Problem description:
The records follow. Count the lines holding "Specifically" and give only the number.
[Data records — start]
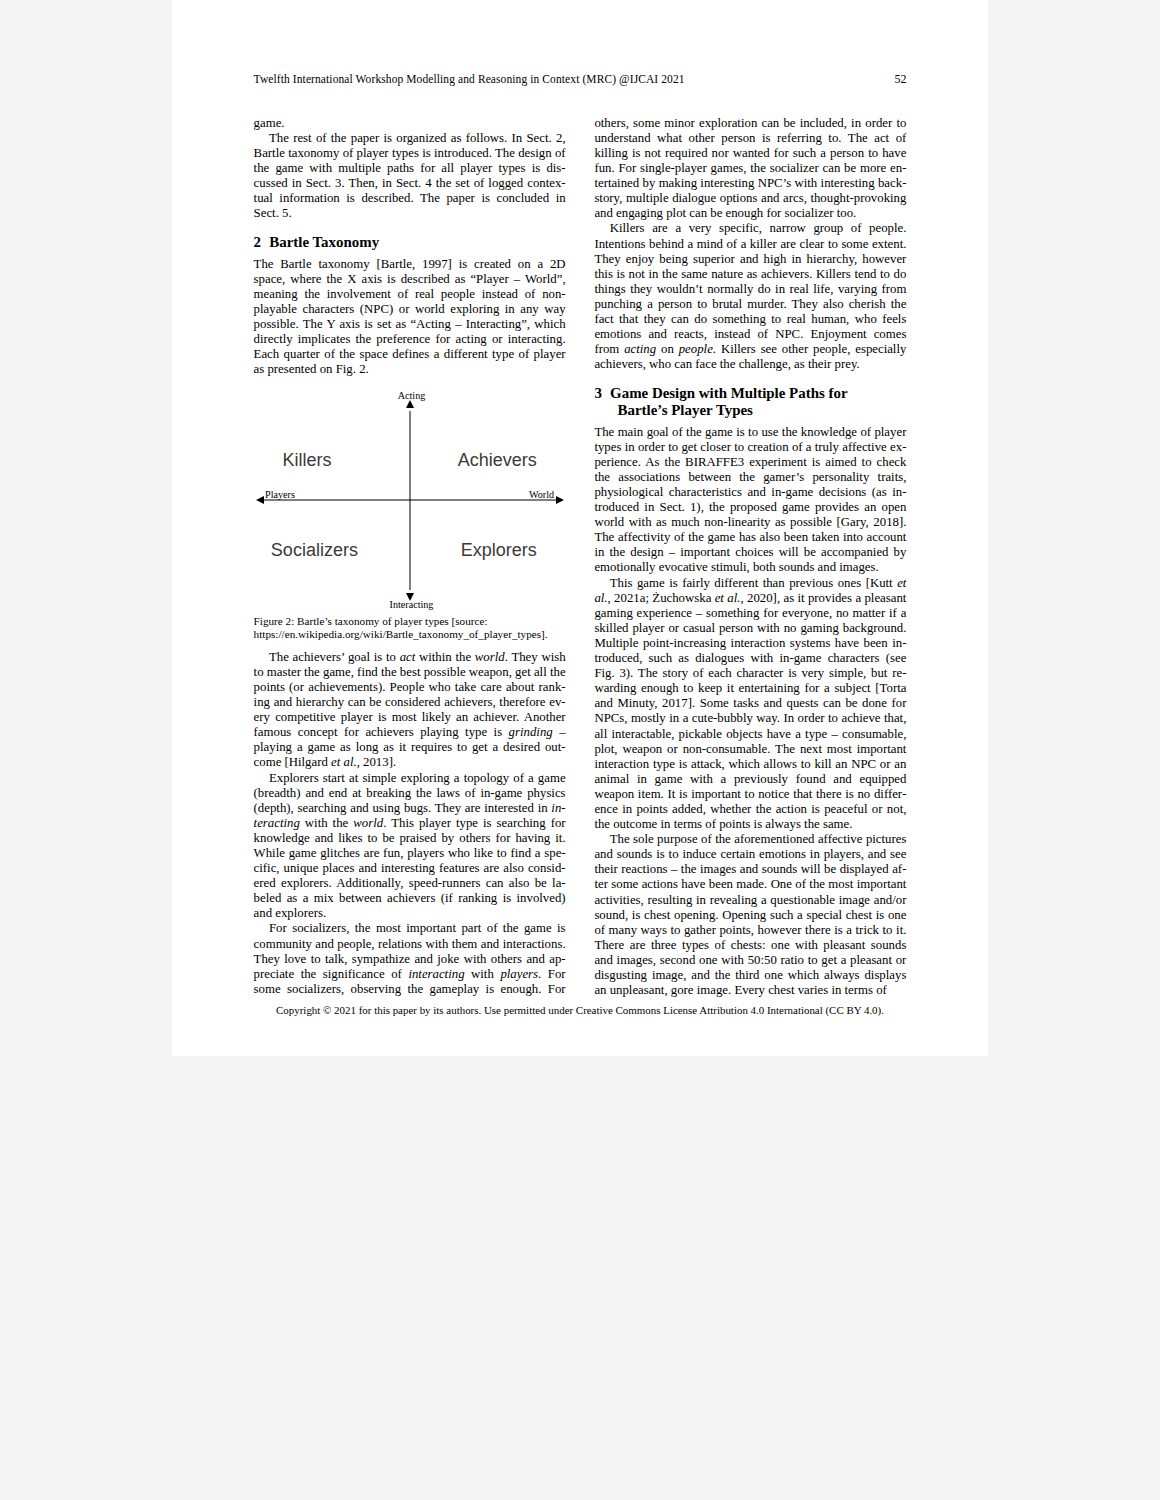Twelfth International Workshop Modelling and Reasoning in Context (MRC) @IJCAI 2021 52
game.
The rest of the paper is organized as follows. In Sect. 2, Bartle taxonomy of player types is introduced. The design of the game with multiple paths for all player types is discussed in Sect. 3. Then, in Sect. 4 the set of logged contextual information is described. The paper is concluded in Sect. 5.
2 Bartle Taxonomy
The Bartle taxonomy [Bartle, 1997] is created on a 2D space, where the X axis is described as “Player – World”, meaning the involvement of real people instead of non-playable characters (NPC) or world exploring in any way possible. The Y axis is set as “Acting – Interacting”, which directly implicates the preference for acting or interacting. Each quarter of the space defines a different type of player as presented on Fig. 2.
Acting
Interacting
Players
World
Killers
Achievers
Socializers
Explorers
Figure 2: Bartle’s taxonomy of player types [source: https://en.wikipedia.org/wiki/Bartle_taxonomy_of_player_types].
The achievers’ goal is to act within the world. They wish to master the game, find the best possible weapon, get all the points (or achievements). People who take care about ranking and hierarchy can be considered achievers, therefore every competitive player is most likely an achiever. Another famous concept for achievers playing type is grinding – playing a game as long as it requires to get a desired outcome [Hilgard et al., 2013].
Explorers start at simple exploring a topology of a game (breadth) and end at breaking the laws of in-game physics (depth), searching and using bugs. They are interested in interacting with the world. This player type is searching for knowledge and likes to be praised by others for having it. While game glitches are fun, players who like to find a specific, unique places and interesting features are also considered explorers. Additionally, speed-runners can also be labeled as a mix between achievers (if ranking is involved) and explorers.
For socializers, the most important part of the game is community and people, relations with them and interactions. They love to talk, sympathize and joke with others and appreciate the significance of interacting with players. For some socializers, observing the gameplay is enough. For others, some minor exploration can be included, in order to understand what other person is referring to. The act of killing is not required nor wanted for such a person to have fun. For single-player games, the socializer can be more entertained by making interesting NPC’s with interesting backstory, multiple dialogue options and arcs, thought-provoking and engaging plot can be enough for socializer too.
Killers are a very specific, narrow group of people. Intentions behind a mind of a killer are clear to some extent. They enjoy being superior and high in hierarchy, however this is not in the same nature as achievers. Killers tend to do things they wouldn’t normally do in real life, varying from punching a person to brutal murder. They also cherish the fact that they can do something to real human, who feels emotions and reacts, instead of NPC. Enjoyment comes from acting on people. Killers see other people, especially achievers, who can face the challenge, as their prey.
3 Game Design with Multiple Paths forBartle’s Player Types
The main goal of the game is to use the knowledge of player types in order to get closer to creation of a truly affective experience. As the BIRAFFE3 experiment is aimed to check the associations between the gamer’s personality traits, physiological characteristics and in-game decisions (as introduced in Sect. 1), the proposed game provides an open world with as much non-linearity as possible [Gary, 2018]. The affectivity of the game has also been taken into account in the design – important choices will be accompanied by emotionally evocative stimuli, both sounds and images.
This game is fairly different than previous ones [Kutt et al., 2021a; Żuchowska et al., 2020], as it provides a pleasant gaming experience – something for everyone, no matter if a skilled player or casual person with no gaming background. Multiple point-increasing interaction systems have been introduced, such as dialogues with in-game characters (see Fig. 3). The story of each character is very simple, but rewarding enough to keep it entertaining for a subject [Torta and Minuty, 2017]. Some tasks and quests can be done for NPCs, mostly in a cute-bubbly way. In order to achieve that, all interactable, pickable objects have a type – consumable, plot, weapon or non-consumable. The next most important interaction type is attack, which allows to kill an NPC or an animal in game with a previously found and equipped weapon item. It is important to notice that there is no difference in points added, whether the action is peaceful or not, the outcome in terms of points is always the same.
The sole purpose of the aforementioned affective pictures and sounds is to induce certain emotions in players, and see their reactions – the images and sounds will be displayed after some actions have been made. One of the most important activities, resulting in revealing a questionable image and/or sound, is chest opening. Opening such a special chest is one of many ways to gather points, however there is a trick to it. There are three types of chests: one with pleasant sounds and images, second one with 50:50 ratio to get a pleasant or disgusting image, and the third one which always displays an unpleasant, gore image. Every chest varies in terms of
Copyright © 2021 for this paper by its authors. Use permitted under Creative Commons License Attribution 4.0 International (CC BY 4.0).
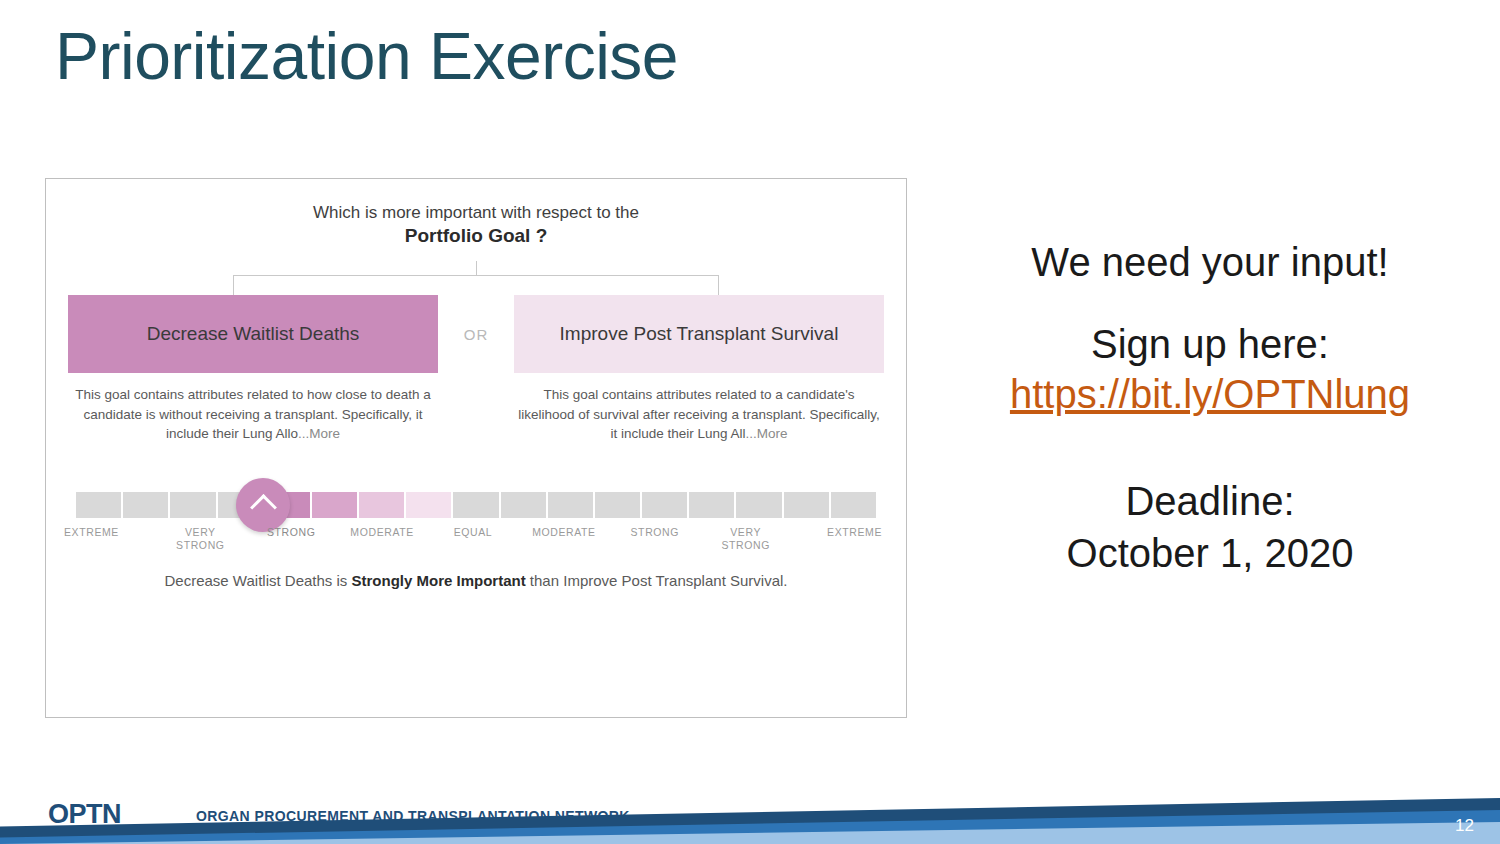Prioritization Exercise
Which is more important with respect to the
Portfolio Goal ?
Decrease Waitlist Deaths
OR
Improve Post Transplant Survival
This goal contains attributes related to how close to death a candidate is without receiving a transplant. Specifically, it include their Lung Allo...More
This goal contains attributes related to a candidate's likelihood of survival after receiving a transplant. Specifically, it include their Lung All...More
EXTREME VERY
STRONG STRONG MODERATE EQUAL MODERATE STRONG VERY
STRONG EXTREME
Decrease Waitlist Deaths is Strongly More Important than Improve Post Transplant Survival.
We need your input!
Sign up here:
https://bit.ly/OPTNlung
Deadline:
October 1, 2020
OPTN
ORGAN PROCUREMENT AND TRANSPLANTATION NETWORK
12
[Data records — finish]
Response:
2